Manchester still seeking relief in integrating new arrivalsStaff Report
March 07. 2015 7:17PM
MANCHESTER - While many immigrants enter the U.S. with dreams for a brighter future, city officials say it's their aim to help with services needed by new arrivals to achieve their goals.
"I think at last check we had something like 82 languages represented at Central High School," said Manchester Mayor Ted Gatsas. "I asked a few years ago for a waiver from the federal government to exempt immigrant and refugee children from testing. I'm still waiting on that one."
The U.S. has accepted refugees since the early 1980s. New Hampshire welcomes between 250 and 550 legal immigrants each year. Most take up residence in communities along Interstate 93 from Nashua on up to Concord, with some showing up in Laconia.
Gatsas has had a frosty relationship with the International Institute of New England, headquartered in Boston, which has settled several thousand refugees in Manchester, more than it has in any other community in the state.

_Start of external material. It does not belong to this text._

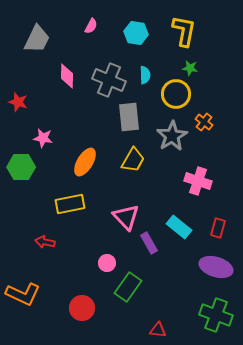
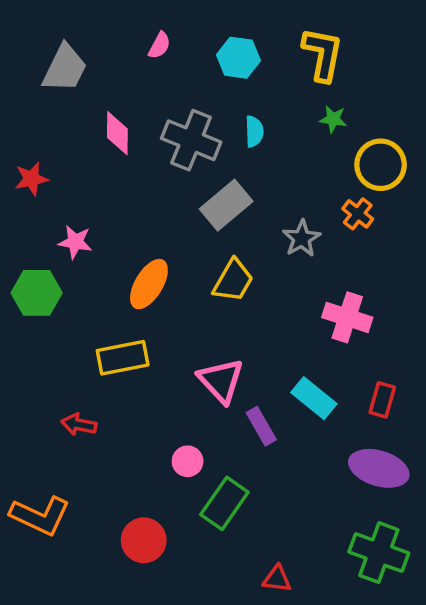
yellow circle: (176, 94) -> (381, 165), moved
red star: (18, 102) -> (31, 179), turned -30
gray rectangle: (129, 117) -> (226, 205), turned 56
gray star: (172, 136) -> (302, 238), size x0.7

Cities and towns cannot block refugee resettlement, just as they are prohibited from restricting people of any race or ethnicity from moving into town.
Gatsas has charged in the past that the institute has been incommunicative and unresponsive to his concerns, disregarding the struggles they are facing in the city.
According to Gatsas, the city has received between 60 and 70 refugees since October.
"We want to give them every opportunity to succeed here," said Gatsas. "We try to provide services to help with that goal, and we ask the feds for something like a waiver for students from testing, and we're still waiting. I guess they turn a deaf ear to something like that."